### Information
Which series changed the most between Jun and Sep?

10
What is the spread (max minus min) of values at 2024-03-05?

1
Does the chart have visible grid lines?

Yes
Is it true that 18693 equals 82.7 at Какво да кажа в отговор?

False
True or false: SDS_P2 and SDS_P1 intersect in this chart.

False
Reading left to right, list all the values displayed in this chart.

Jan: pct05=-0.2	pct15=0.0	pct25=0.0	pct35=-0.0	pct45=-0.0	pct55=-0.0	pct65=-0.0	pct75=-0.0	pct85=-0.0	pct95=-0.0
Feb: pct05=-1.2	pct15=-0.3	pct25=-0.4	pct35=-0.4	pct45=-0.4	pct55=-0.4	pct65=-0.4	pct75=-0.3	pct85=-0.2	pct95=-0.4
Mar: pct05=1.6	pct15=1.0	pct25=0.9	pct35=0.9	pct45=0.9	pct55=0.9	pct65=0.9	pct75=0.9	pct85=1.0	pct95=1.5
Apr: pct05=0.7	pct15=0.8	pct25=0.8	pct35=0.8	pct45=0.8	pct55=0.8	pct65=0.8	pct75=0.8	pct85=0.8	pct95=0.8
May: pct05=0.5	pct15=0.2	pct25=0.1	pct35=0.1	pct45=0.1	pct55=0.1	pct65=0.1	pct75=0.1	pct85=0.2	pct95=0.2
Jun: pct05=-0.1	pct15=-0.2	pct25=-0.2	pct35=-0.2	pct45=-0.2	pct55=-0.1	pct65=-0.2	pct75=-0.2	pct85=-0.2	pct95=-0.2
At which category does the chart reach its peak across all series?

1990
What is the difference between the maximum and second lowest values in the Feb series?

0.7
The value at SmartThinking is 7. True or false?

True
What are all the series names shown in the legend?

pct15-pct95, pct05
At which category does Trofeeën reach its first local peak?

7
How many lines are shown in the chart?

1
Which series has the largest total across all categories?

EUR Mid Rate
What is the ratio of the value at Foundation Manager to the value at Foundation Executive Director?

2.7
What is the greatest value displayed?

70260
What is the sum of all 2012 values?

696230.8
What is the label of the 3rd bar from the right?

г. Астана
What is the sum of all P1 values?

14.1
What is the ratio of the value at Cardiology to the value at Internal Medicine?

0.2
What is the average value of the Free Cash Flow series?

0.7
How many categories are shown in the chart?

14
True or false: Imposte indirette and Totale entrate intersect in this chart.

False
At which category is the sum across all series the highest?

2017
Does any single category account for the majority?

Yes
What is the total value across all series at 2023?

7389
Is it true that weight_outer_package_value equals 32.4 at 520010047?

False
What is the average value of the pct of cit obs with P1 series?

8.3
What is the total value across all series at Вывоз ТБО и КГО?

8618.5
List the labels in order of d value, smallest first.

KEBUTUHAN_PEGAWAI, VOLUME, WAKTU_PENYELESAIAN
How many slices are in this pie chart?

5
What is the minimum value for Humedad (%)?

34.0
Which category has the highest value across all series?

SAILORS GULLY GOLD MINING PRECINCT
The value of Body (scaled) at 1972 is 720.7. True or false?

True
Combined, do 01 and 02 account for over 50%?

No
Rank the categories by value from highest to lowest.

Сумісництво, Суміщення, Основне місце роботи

### Instructions to follow
Copy all of the data above line for line, changing nothing.

### Your solution
Which series changed the most between Jun and Sep?

10
What is the spread (max minus min) of values at 2024-03-05?

1
Does the chart have visible grid lines?

Yes
Is it true that 18693 equals 82.7 at Какво да кажа в отговор?

False
True or false: SDS_P2 and SDS_P1 intersect in this chart.

False
Reading left to right, list all the values displayed in this chart.

Jan: pct05=-0.2	pct15=0.0	pct25=0.0	pct35=-0.0	pct45=-0.0	pct55=-0.0	pct65=-0.0	pct75=-0.0	pct85=-0.0	pct95=-0.0
Feb: pct05=-1.2	pct15=-0.3	pct25=-0.4	pct35=-0.4	pct45=-0.4	pct55=-0.4	pct65=-0.4	pct75=-0.3	pct85=-0.2	pct95=-0.4
Mar: pct05=1.6	pct15=1.0	pct25=0.9	pct35=0.9	pct45=0.9	pct55=0.9	pct65=0.9	pct75=0.9	pct85=1.0	pct95=1.5
Apr: pct05=0.7	pct15=0.8	pct25=0.8	pct35=0.8	pct45=0.8	pct55=0.8	pct65=0.8	pct75=0.8	pct85=0.8	pct95=0.8
May: pct05=0.5	pct15=0.2	pct25=0.1	pct35=0.1	pct45=0.1	pct55=0.1	pct65=0.1	pct75=0.1	pct85=0.2	pct95=0.2
Jun: pct05=-0.1	pct15=-0.2	pct25=-0.2	pct35=-0.2	pct45=-0.2	pct55=-0.1	pct65=-0.2	pct75=-0.2	pct85=-0.2	pct95=-0.2
At which category does the chart reach its peak across all series?

1990
What is the difference between the maximum and second lowest values in the Feb series?

0.7
The value at SmartThinking is 7. True or false?

True
What are all the series names shown in the legend?

pct15-pct95, pct05
At which category does Trofeeën reach its first local peak?

7
How many lines are shown in the chart?

1
Which series has the largest total across all categories?

EUR Mid Rate
What is the ratio of the value at Foundation Manager to the value at Foundation Executive Director?

2.7
What is the greatest value displayed?

70260
What is the sum of all 2012 values?

696230.8
What is the label of the 3rd bar from the right?

г. Астана
What is the sum of all P1 values?

14.1
What is the ratio of the value at Cardiology to the value at Internal Medicine?

0.2
What is the average value of the Free Cash Flow series?

0.7
How many categories are shown in the chart?

14
True or false: Imposte indirette and Totale entrate intersect in this chart.

False
At which category is the sum across all series the highest?

2017
Does any single category account for the majority?

Yes
What is the total value across all series at 2023?

7389
Is it true that weight_outer_package_value equals 32.4 at 520010047?

False
What is the average value of the pct of cit obs with P1 series?

8.3
What is the total value across all series at Вывоз ТБО и КГО?

8618.5
List the labels in order of d value, smallest first.

KEBUTUHAN_PEGAWAI, VOLUME, WAKTU_PENYELESAIAN
How many slices are in this pie chart?

5
What is the minimum value for Humedad (%)?

34.0
Which category has the highest value across all series?

SAILORS GULLY GOLD MINING PRECINCT
The value of Body (scaled) at 1972 is 720.7. True or false?

True
Combined, do 01 and 02 account for over 50%?

No
Rank the categories by value from highest to lowest.

Сумісництво, Суміщення, Основне місце роботи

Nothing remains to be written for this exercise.